[[ Exercise data open ]]

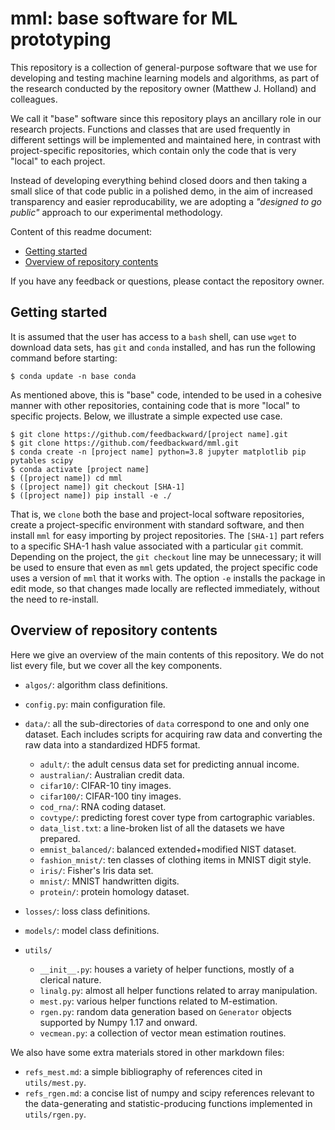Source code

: # mml: base software for ML prototyping

This repository is a collection of general-purpose software that we use for developing and testing machine learning models and algorithms, as part of the research conducted by the repository owner (Matthew J. Holland) and colleagues.

We call it "base" software since this repository plays an ancillary role in our research projects. Functions and classes that are used frequently in different settings will be implemented and maintained here, in contrast with project-specific repositories, which contain only the code that is very "local" to each project.

Instead of developing everything behind closed doors and then taking a small slice of that code public in a polished demo, in the aim of increased transparency and easier reproducability, we are adopting a *"designed to go public"* approach to our experimental methodology.

Content of this readme document:

- <a href="#start">Getting started</a>
- <a href="#content_overview">Overview of repository contents</a>

If you have any feedback or questions, please contact the repository owner.


<a id="start"></a>
## Getting started

It is assumed that the user has access to a `bash` shell, can use `wget` to download data sets, has `git` and `conda` installed, and has run the following command before starting:

```
$ conda update -n base conda
```

As mentioned above, this is "base" code, intended to be used in a cohesive manner with other repositories, containing code that is more "local" to specific projects. Below, we illustrate a simple expected use case.

```
$ git clone https://github.com/feedbackward/[project name].git
$ git clone https://github.com/feedbackward/mml.git
$ conda create -n [project name] python=3.8 jupyter matplotlib pip pytables scipy
$ conda activate [project name]
$ ([project name]) cd mml
$ ([project name]) git checkout [SHA-1]
$ ([project name]) pip install -e ./
```

That is, we `clone` both the base and project-local software repositories, create a project-specific environment with standard software, and then install `mml` for easy importing by project repositories. The `[SHA-1]` part refers to a specific SHA-1 hash value associated with a particular `git` commit. Depending on the project, the `git checkout` line may be unnecessary; it will be used to ensure that even as `mml` gets updated, the project specific code uses a version of `mml` that it works with. The option `-e` installs the package in edit mode, so that changes made locally are reflected immediately, without the need to re-install.


<a id="content_overview"></a>
## Overview of repository contents

Here we give an overview of the main contents of this repository. We do not list every file, but we cover all the key components.

- `algos/`: algorithm class definitions.

- `config.py`: main configuration file.

- `data/`: all the sub-directories of `data` correspond to one and only one dataset. Each includes scripts for acquiring raw data and converting the raw data into a standardized HDF5 format.

  - `adult/`: the adult census data set for predicting annual income.
  - `australian/`: Australian credit data.
  - `cifar10/`: CIFAR-10 tiny images.
  - `cifar100/`: CIFAR-100 tiny images.
  - `cod_rna/`: RNA coding dataset.
  - `covtype/`: predicting forest cover type from cartographic variables.
  - `data_list.txt`: a line-broken list of all the datasets we have prepared.
  - `emnist_balanced/`: balanced extended+modified NIST dataset.
  - `fashion_mnist/`: ten classes of clothing items in MNIST digit style.
  - `iris/`: Fisher's Iris data set.
  - `mnist/`: MNIST handwritten digits.
  - `protein/`: protein homology dataset.

- `losses/`: loss class definitions.

- `models/`: model class definitions.

- `utils/`

  - `__init__.py`: houses a variety of helper functions, mostly of a clerical nature.
  - `linalg.py`: almost all helper functions related to array manipulation.
  - `mest.py`: various helper functions related to M-estimation.
  - `rgen.py`: random data generation based on `Generator` objects supported by Numpy 1.17 and onward.
  - `vecmean.py`: a collection of vector mean estimation routines.


We also have some extra materials stored in other markdown files:

- `refs_mest.md`: a simple bibliography of references cited in `utils/mest.py`.
- `refs_rgen.md`: a concise list of numpy and scipy references relevant to the data-generating and statistic-producing functions implemented in `utils/rgen.py`.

[[ Exercise data closed ]]

Task statement: Give back the whole listing exactly; no pictures.

Your response:
Source code

: # mml: base software for ML prototyping

This repository is a collection of general-purpose software that we use for developing and testing machine learning models and algorithms, as part of the research conducted by the repository owner (Matthew J. Holland) and colleagues.

We call it "base" software since this repository plays an ancillary role in our research projects. Functions and classes that are used frequently in different settings will be implemented and maintained here, in contrast with project-specific repositories, which contain only the code that is very "local" to each project.

Instead of developing everything behind closed doors and then taking a small slice of that code public in a polished demo, in the aim of increased transparency and easier reproducability, we are adopting a *"designed to go public"* approach to our experimental methodology.

Content of this readme document:

- <a href="#start">Getting started</a>
- <a href="#content_overview">Overview of repository contents</a>

If you have any feedback or questions, please contact the repository owner.


<a id="start"></a>
## Getting started

It is assumed that the user has access to a `bash` shell, can use `wget` to download data sets, has `git` and `conda` installed, and has run the following command before starting:

```
$ conda update -n base conda
```

As mentioned above, this is "base" code, intended to be used in a cohesive manner with other repositories, containing code that is more "local" to specific projects. Below, we illustrate a simple expected use case.

```
$ git clone https://github.com/feedbackward/[project name].git
$ git clone https://github.com/feedbackward/mml.git
$ conda create -n [project name] python=3.8 jupyter matplotlib pip pytables scipy
$ conda activate [project name]
$ ([project name]) cd mml
$ ([project name]) git checkout [SHA-1]
$ ([project name]) pip install -e ./
```

That is, we `clone` both the base and project-local software repositories, create a project-specific environment with standard software, and then install `mml` for easy importing by project repositories. The `[SHA-1]` part refers to a specific SHA-1 hash value associated with a particular `git` commit. Depending on the project, the `git checkout` line may be unnecessary; it will be used to ensure that even as `mml` gets updated, the project specific code uses a version of `mml` that it works with. The option `-e` installs the package in edit mode, so that changes made locally are reflected immediately, without the need to re-install.


<a id="content_overview"></a>
## Overview of repository contents

Here we give an overview of the main contents of this repository. We do not list every file, but we cover all the key components.

- `algos/`: algorithm class definitions.

- `config.py`: main configuration file.

- `data/`: all the sub-directories of `data` correspond to one and only one dataset. Each includes scripts for acquiring raw data and converting the raw data into a standardized HDF5 format.

  - `adult/`: the adult census data set for predicting annual income.
  - `australian/`: Australian credit data.
  - `cifar10/`: CIFAR-10 tiny images.
  - `cifar100/`: CIFAR-100 tiny images.
  - `cod_rna/`: RNA coding dataset.
  - `covtype/`: predicting forest cover type from cartographic variables.
  - `data_list.txt`: a line-broken list of all the datasets we have prepared.
  - `emnist_balanced/`: balanced extended+modified NIST dataset.
  - `fashion_mnist/`: ten classes of clothing items in MNIST digit style.
  - `iris/`: Fisher's Iris data set.
  - `mnist/`: MNIST handwritten digits.
  - `protein/`: protein homology dataset.

- `losses/`: loss class definitions.

- `models/`: model class definitions.

- `utils/`

  - `__init__.py`: houses a variety of helper functions, mostly of a clerical nature.
  - `linalg.py`: almost all helper functions related to array manipulation.
  - `mest.py`: various helper functions related to M-estimation.
  - `rgen.py`: random data generation based on `Generator` objects supported by Numpy 1.17 and onward.
  - `vecmean.py`: a collection of vector mean estimation routines.


We also have some extra materials stored in other markdown files:

- `refs_mest.md`: a simple bibliography of references cited in `utils/mest.py`.
- `refs_rgen.md`: a concise list of numpy and scipy references relevant to the data-generating and statistic-producing functions implemented in `utils/rgen.py`.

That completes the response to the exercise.